#filecheckerd
is: an improvement to the built-in XProtect malware detection system included with Mac OS X.
because: after reading Sarah Edwards' excellent presentation on reverse-engineering Mac malware, I became aware of some very obvious shortcomings with XProtect.
###Specifics:
| XProtect | filecheckerd |
|---|---|
| only things downloaded via the quarantine API | any new or changed files |
| only known Mac malware | all known malware, irrespective of platform[1] |
| definitions irregularly updated | definitions updated all the time (uses cymru.com API) |
-
we live in a dual- (or multi-) boot world. To exclude Windows or Linux malware commits the same sort of error ("But the Mac is only 10% of the market!") that people previously used to justify igorning the Mac market. I personally railed against this kind of thinking for years. I used to make my living arguing the other side of that.
-
if you like filecheckerd, please, please consider using the link below to donate to the good folks at cymru.com, upon whose backend API this product relies.
- filecheckerd is a GCD-modified (that is, multi-threaded) version of Amit Singh's excellent /dev/fsevents code, with some additional bits thrown in.
- any creation/change/touch/chmod/chown is a trigger
- files with executable permissions or the "wrong" file extensions (exe, com, js, etc.) are hashed.
- it also uses DiskAribtration to detect the mounting of volumes to /Volumes.
- files on the newly mounted volume are then also recursively hashed.
- hashes are dispatched to cymru.com's API; matches are quarantined in the currently logged-on user's .Trash folder.
ideally, you'd get this from github, build it, and be on your way. if that's not your style, though, you can get it pre-built from me at http://www.gogg.in. eventually.
- I don't know what will happen if more than one users is logged in w/r/t to where the hashed file will be quarantined.

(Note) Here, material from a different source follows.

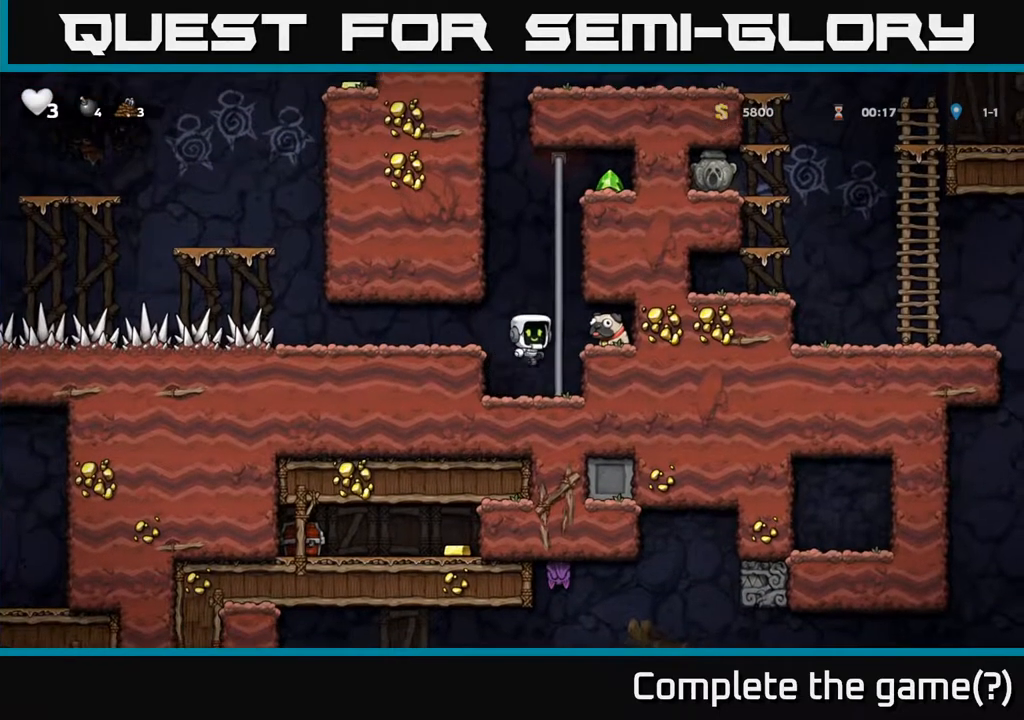
{"buttons": ["A", "DPAD_UP", "DPAD_LEFT"], "left_stick": "center", "events": [[150, "DPAD_DOWN", "down"], [167, "DPAD_RIGHT", "up"], [267, "X", "down"], [333, "DPAD_DOWN", "up"], [367, "DPAD_LEFT", "down"], [383, "X", "up"], [483, "A", "down"], [500, "DPAD_UP", "down"]]}
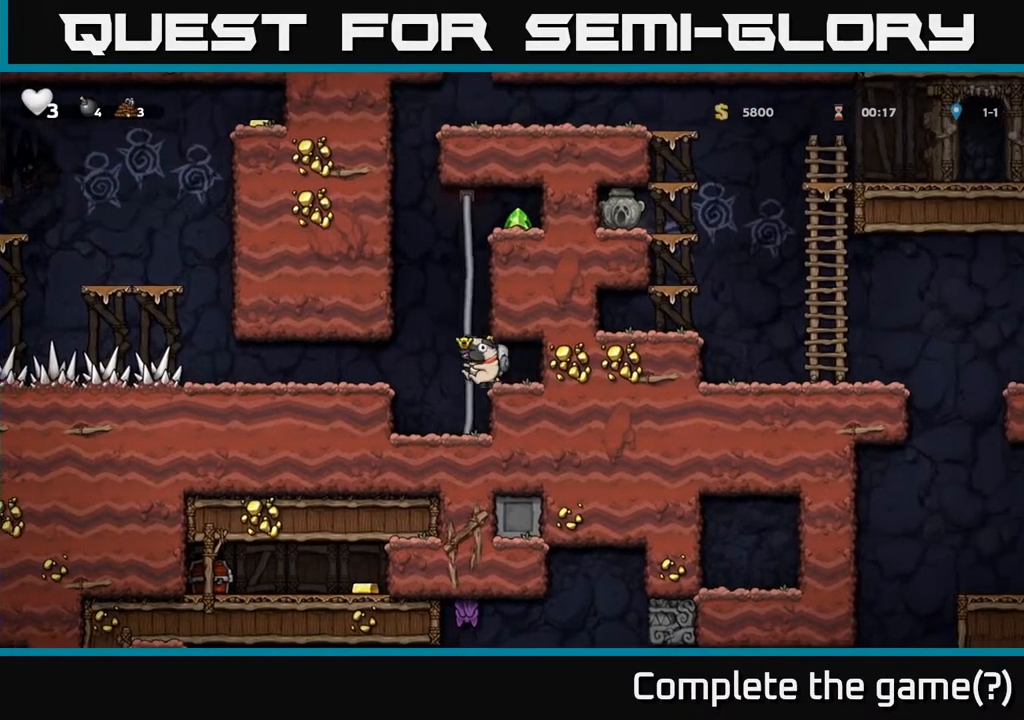
{"buttons": ["A", "DPAD_RIGHT"], "left_stick": "center", "events": [[33, "DPAD_LEFT", "up"], [117, "A", "up"], [417, "A", "down"], [433, "DPAD_RIGHT", "down"], [450, "DPAD_UP", "up"]]}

- could use some preferences and/or a preference pane.
- you'll need to download & build the XNU source. http://shantonu.blogspot.de/2012/07/building-xnu-for-os-x-108-mountain-lion.html or http://shantonu.blogspot.de/2013/10/building-xnu-for-os-x-109-mavericks.html for details.
filecheckerd is Copyright 2014 Terence Goggin. Portions are Copyright Amit Singh.
- Source released under the GNU GENERAL PUBLIC LICENSE (GPL) Version 2.0.
- See http://www.gnu.org/licenses/old-licenses/gpl-2.0.txt for details.
[1] seriously. I tested by downloading conficker.